De acordo com um relatório divulgado em março deste ano, foram denunciadas 14 pessoas por 32 denunciantes, num total de 78 denúncias à comissão independente. O diretor do CES, Tiago Santos Pereira, considerou que a conclusão do relatório é “muito preocupante” e levou a instituição a publicar uma carta aberta na sua página de internet, onde pediram desculpas às vítimas das práticas de assédio e abuso moral e sexual, e de abuso de poder cometidas por investigadores da instituição. Santos Pereira disse ainda que o conjunto de denúncias pode ter valor penal e, por isso, remeteu o relatório ao Ministério Público.
Em reação, no comunicado enviado à Lusa, Boaventura de Sousa Santos manifesta que esperava que tivesse havido, da parte do CES, um esclarecimento, que “pusesse fim ao clima de suspeição”.

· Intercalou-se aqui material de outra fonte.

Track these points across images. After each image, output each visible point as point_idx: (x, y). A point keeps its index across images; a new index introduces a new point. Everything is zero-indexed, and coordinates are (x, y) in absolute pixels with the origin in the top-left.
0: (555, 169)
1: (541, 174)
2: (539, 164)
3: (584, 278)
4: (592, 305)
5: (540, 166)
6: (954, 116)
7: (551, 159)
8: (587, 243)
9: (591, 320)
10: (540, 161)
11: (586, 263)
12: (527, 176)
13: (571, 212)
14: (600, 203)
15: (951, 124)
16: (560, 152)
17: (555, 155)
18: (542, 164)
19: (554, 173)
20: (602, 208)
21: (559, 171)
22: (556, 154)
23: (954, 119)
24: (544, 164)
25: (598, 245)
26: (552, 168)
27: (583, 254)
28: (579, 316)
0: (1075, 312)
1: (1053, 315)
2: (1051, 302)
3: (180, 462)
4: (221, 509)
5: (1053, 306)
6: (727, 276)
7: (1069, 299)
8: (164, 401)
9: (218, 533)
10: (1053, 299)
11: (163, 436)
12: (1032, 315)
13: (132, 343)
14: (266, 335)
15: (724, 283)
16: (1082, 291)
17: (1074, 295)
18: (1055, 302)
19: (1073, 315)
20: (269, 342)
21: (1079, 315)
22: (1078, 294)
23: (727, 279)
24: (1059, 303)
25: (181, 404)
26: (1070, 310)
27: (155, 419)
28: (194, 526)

“Como fundador do CES, estou hoje mais preocupado. A Comissão Independente fez, em meses, uma radiografia de 48 anos de atividade da instituição, baseada em 32 denúncias. O relatório centrou-se em questões de abuso de poder, nas quais não me revejo, até responsável pela descentralização de poder”, acrescenta.

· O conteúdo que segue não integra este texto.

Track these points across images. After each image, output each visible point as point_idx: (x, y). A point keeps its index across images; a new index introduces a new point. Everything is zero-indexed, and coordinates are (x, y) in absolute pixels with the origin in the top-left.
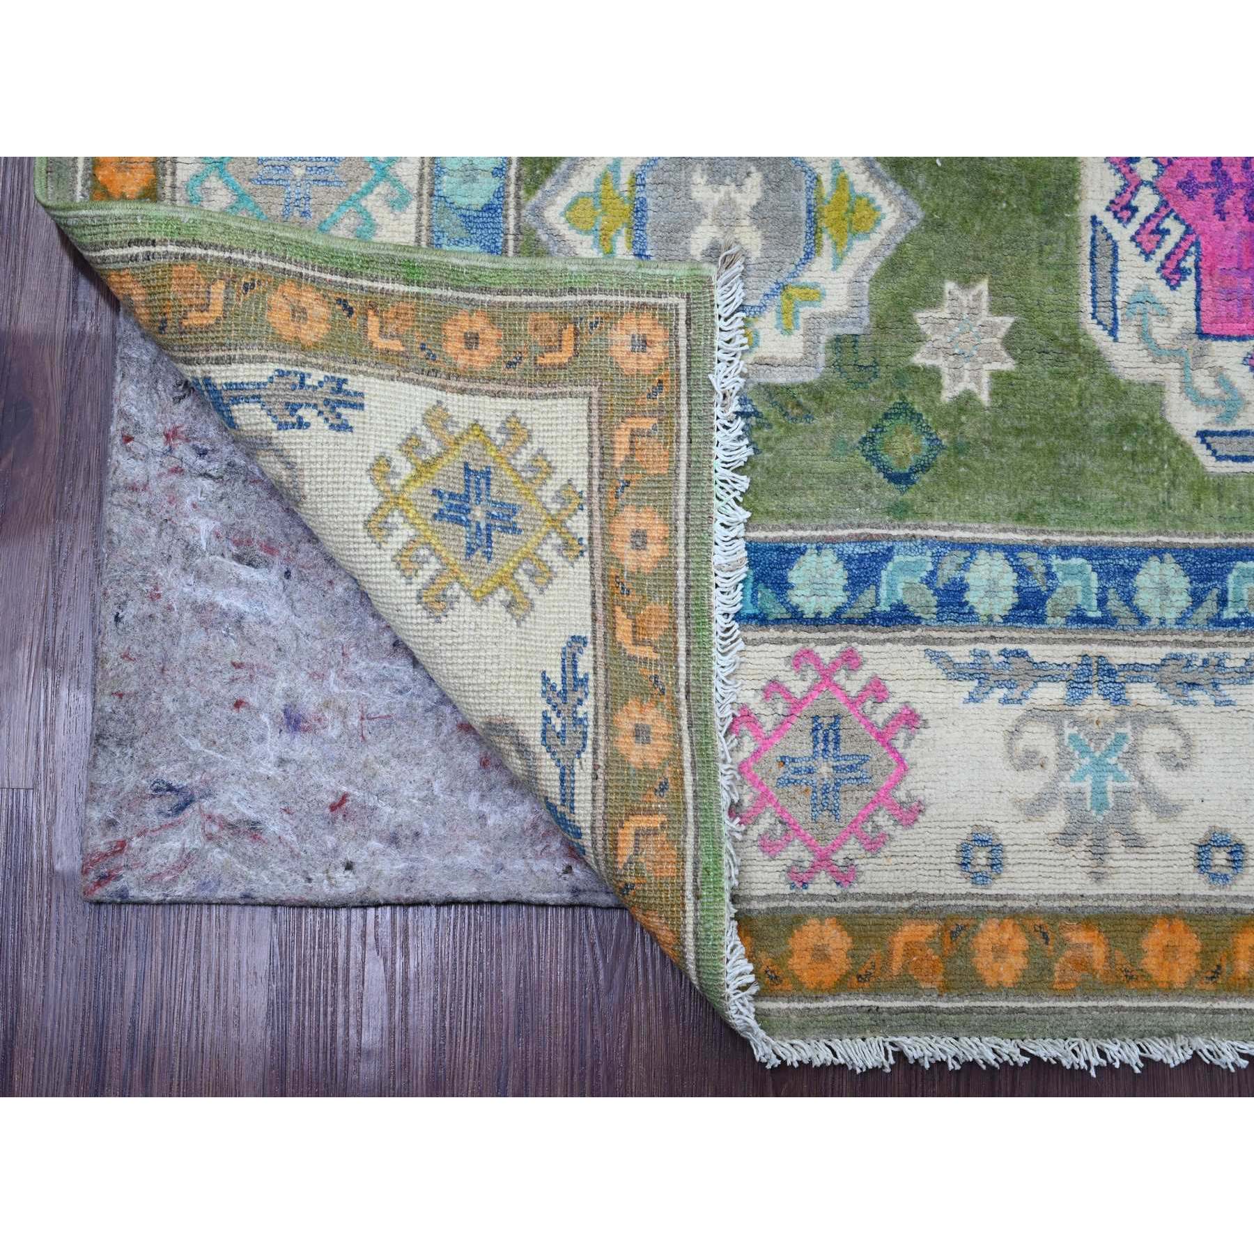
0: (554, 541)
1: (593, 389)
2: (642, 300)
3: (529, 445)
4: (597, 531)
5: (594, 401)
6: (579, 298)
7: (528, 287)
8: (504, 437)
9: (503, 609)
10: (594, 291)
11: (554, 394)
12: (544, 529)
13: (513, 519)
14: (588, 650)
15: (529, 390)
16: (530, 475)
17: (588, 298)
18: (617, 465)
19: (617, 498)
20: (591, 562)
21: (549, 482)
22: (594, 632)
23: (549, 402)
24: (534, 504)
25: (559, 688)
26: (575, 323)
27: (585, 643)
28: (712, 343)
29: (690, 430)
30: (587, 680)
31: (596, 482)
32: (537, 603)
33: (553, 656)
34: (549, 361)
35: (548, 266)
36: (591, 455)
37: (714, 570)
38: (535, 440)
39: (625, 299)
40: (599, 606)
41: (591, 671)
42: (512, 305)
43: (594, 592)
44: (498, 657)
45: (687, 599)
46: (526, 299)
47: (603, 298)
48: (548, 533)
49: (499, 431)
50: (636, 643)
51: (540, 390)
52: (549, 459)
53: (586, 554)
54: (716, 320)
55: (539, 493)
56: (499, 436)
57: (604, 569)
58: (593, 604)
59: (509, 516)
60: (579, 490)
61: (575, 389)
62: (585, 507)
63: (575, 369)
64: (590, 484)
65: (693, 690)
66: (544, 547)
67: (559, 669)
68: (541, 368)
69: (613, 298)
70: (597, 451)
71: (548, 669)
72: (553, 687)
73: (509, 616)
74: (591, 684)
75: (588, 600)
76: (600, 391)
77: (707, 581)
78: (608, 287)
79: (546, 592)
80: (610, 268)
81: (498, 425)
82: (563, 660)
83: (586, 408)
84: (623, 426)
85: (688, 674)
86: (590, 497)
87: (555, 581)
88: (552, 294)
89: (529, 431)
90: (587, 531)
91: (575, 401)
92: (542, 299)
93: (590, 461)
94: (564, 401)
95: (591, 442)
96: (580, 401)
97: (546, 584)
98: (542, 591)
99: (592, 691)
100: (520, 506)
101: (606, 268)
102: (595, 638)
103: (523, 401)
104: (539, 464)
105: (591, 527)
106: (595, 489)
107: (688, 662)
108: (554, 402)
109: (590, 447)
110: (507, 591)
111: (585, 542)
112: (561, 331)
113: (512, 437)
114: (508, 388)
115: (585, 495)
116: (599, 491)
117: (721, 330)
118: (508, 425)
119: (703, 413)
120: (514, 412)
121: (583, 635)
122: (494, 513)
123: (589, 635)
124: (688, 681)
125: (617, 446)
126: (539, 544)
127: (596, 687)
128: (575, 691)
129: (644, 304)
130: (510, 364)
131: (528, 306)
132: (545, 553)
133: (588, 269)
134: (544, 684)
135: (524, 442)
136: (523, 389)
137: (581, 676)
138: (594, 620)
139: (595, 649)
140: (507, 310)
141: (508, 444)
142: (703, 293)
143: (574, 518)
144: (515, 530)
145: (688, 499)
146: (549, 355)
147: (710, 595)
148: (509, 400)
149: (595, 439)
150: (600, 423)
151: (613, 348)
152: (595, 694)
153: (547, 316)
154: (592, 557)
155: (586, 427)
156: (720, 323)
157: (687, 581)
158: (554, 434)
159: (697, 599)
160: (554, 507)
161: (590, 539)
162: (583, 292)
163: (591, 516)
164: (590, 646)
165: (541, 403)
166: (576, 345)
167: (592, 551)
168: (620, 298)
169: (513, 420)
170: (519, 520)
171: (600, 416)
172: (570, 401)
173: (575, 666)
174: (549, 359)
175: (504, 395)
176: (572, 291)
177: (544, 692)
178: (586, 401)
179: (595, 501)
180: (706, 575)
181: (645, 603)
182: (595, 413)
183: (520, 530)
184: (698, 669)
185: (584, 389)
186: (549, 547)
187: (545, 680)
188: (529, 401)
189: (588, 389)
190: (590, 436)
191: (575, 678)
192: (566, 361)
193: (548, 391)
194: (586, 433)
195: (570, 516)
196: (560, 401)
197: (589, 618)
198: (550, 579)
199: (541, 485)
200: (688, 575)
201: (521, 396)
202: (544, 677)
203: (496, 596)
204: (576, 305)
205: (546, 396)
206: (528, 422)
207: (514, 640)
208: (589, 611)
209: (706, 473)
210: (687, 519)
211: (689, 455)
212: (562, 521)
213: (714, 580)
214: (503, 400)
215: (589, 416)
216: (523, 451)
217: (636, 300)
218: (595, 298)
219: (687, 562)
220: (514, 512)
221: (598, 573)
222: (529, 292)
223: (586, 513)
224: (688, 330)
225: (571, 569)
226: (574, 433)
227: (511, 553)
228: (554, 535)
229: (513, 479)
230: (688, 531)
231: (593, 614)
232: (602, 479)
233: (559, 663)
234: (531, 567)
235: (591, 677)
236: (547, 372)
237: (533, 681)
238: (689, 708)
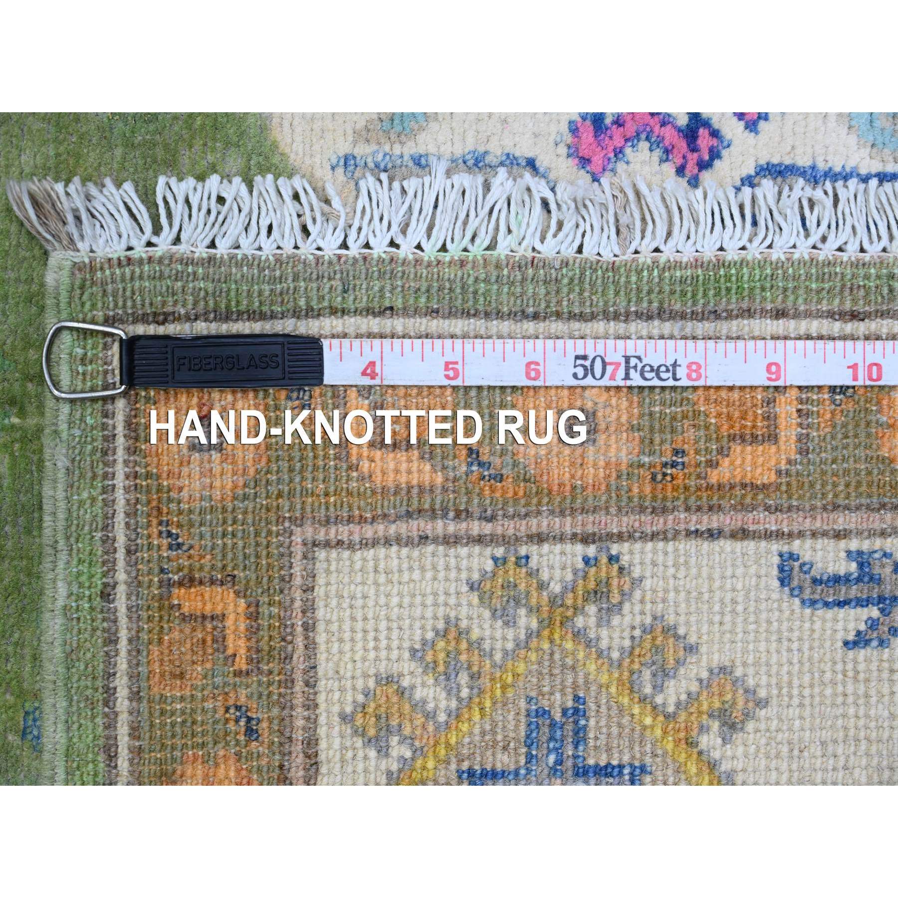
0: (592, 621)
1: (297, 539)
2: (120, 429)
3: (406, 682)
4: (568, 525)
5: (321, 536)
6: (121, 576)
7: (99, 696)
8: (394, 740)
9: (738, 737)
10: (108, 541)
11: (306, 627)
12: (569, 645)
13: (558, 716)
14: (804, 548)
15: (299, 686)
16: (464, 678)
17: (121, 555)
18: (439, 479)
19: (501, 478)
20: (631, 537)
21: (475, 634)
22: (768, 535)
23: (321, 638)
24: (521, 668)
25: (875, 613)
26: (170, 584)
27: (792, 557)
28: (201, 262)
29: (369, 311)
30: (860, 553)
31: (476, 527)
32: (716, 660)
33: (818, 625)
34: (242, 643)
35: (58, 652)
36: (424, 539)
37: (629, 256)
38: (395, 669)
39: (120, 470)
40: (714, 521)
41: (843, 544)
42: (135, 733)
43: (689, 534)
44: (823, 743)
45: (683, 316)
46: (122, 703)
47: (120, 518)
48: (576, 635)
49: (383, 752)
50: (772, 437)
51: (299, 662)
52: (430, 635)
53: (615, 549)
54: (158, 252)
55: (498, 657)
56: (394, 753)
57: (642, 510)
58: (712, 535)
59: (553, 725)
60: (489, 565)
61: (298, 581)
62: (523, 551)
63: (259, 582)
64: (480, 540)
65: (848, 306)
66: (604, 644)
67: (842, 613)
68: (256, 657)
69: (120, 496)
70: (416, 526)
71: (840, 635)
72: (873, 624)
73: (750, 726)
74: (866, 546)
75: (706, 546)
76: (299, 522)
77: (650, 270)
78: (98, 509)
79: (693, 639)
80: (62, 505)
81: (372, 754)
82: (826, 604)
83: (334, 554)
84: (365, 466)
85: (820, 315)
86: (504, 540)
87: (671, 619)
88: (112, 640)
89: (378, 683)
90: (568, 547)
91: (321, 580)
92: (122, 664)
93: (435, 540)
94: (320, 604)
95: (398, 540)
96: (320, 566)
97: (677, 637)
98: (691, 649)
99: (878, 543)
100: (529, 700)
101: (61, 516)
102: (779, 535)
103: (321, 699)
104: (441, 656)
105: (562, 539)
106: (488, 528)
107: (797, 316)
108: (321, 627)
109: (409, 542)
110: (702, 729)
111: (591, 551)
112: (184, 618)
113: (394, 722)
114: (299, 735)
115: (500, 552)
116: (491, 519)
117: (177, 240)
118: (372, 732)
119: (337, 283)
120: (343, 717)
121: (776, 560)
122: (552, 758)
123: (775, 547)
124: (831, 315)
125: (403, 479)
126: (600, 654)
127: (872, 534)
128: (880, 581)
129: (128, 424)
130: (250, 732)
131: (135, 696)
132: (616, 642)
133: (63, 557)
134: (867, 643)
135: (401, 692)
136: (299, 700)
137: (854, 566)
138: (741, 534)
139: (801, 535)
140: (145, 743)
141: (407, 731)
142: (104, 283)
143: (545, 576)
144: (577, 712)
145: (499, 315)
146: (230, 643)
147: (678, 265)
148: (322, 731)
149: (392, 529)
150: (362, 520)
151: (217, 495)
152: (883, 534)
153: (155, 649)
154: (620, 537)
155: (370, 553)
156: (164, 243)
157: (650, 318)
158: (383, 625)
159: (683, 294)
160: (525, 621)
161: (586, 540)
162: (110, 568)
163: (539, 538)
164: (796, 545)
165: (322, 657)
166: (212, 582)
167: (610, 536)
168: (120, 481)
169: (359, 721)
170: (557, 702)
171: (350, 520)
172: (320, 591)
173: (836, 579)
174: (237, 644)
175: (311, 743)
176: (107, 595)
177: (881, 643)
178: (321, 554)
179: (508, 527)
180: (639, 272)
181: (696, 414)
182: (343, 532)
183: (576, 698)
184: (808, 290)
185: (297, 560)
186: (604, 633)
187: (858, 642)
188: (322, 684)
189: (298, 550)
190: (387, 542)
191: (859, 580)
192: (242, 602)
193: (300, 641)
194: (382, 552)
195: (541, 586)
196: (320, 613)
197: (738, 546)
198: (666, 630)
199: (482, 654)
200: (639, 315)
201: (311, 705)
202: (855, 644)
203: (716, 755)
204: (135, 584)
205: (310, 646)
206: (360, 684)
207: (794, 712)
208: (727, 545)
209: (448, 273)
210: (536, 316)
211: (416, 312)
212: (552, 601)
213: (647, 257)
214: (323, 745)
215: (351, 546)
216: (418, 694)
217: (120, 441)
218: (121, 540)
219: (616, 317)
220: (542, 713)
221: (652, 523)
222: (110, 693)
223: (534, 549)
224: (178, 319)
225: (648, 583)
226: (382, 579)
227: (626, 720)
228: (580, 622)
229: (477, 717)
230: (558, 315)
231: (733, 536)
232: (469, 514)
233: (830, 614)
234: (647, 674)
235: (854, 545)
236: (264, 645)
237: (861, 667)
238: (882, 315)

O sociólogo alude ainda ao facto de o relatório referir padrões de conduta, ao longo dos anos, de pessoas que exerciam posições superiores na hierarquia do CES.
“Recordo a esse propósito que o CES tem, em termos de órgãos, Direção, Conselho Fiscal, Assembleia-Geral, Comissão de Ética, Conselho Científico e Provedoria. Não faço parte de nenhum deles desde 2010”, evidencia.
No seu entender, as mais de 600 páginas de prova que juntou ao processo contribuíram para que “nada de objetivo” tenha sido concluído contra si.
“Seja na esfera judicial ou disciplinar, espero que a direção do CES dê seguimento a qualquer indício de infração – como comunicou que faria – e que, pela minha apreciação do relatório e no que me diz respeito, não existe. Espero que, apesar das limitações que revelou, este processo sirva de exemplo para futuro”, conclui.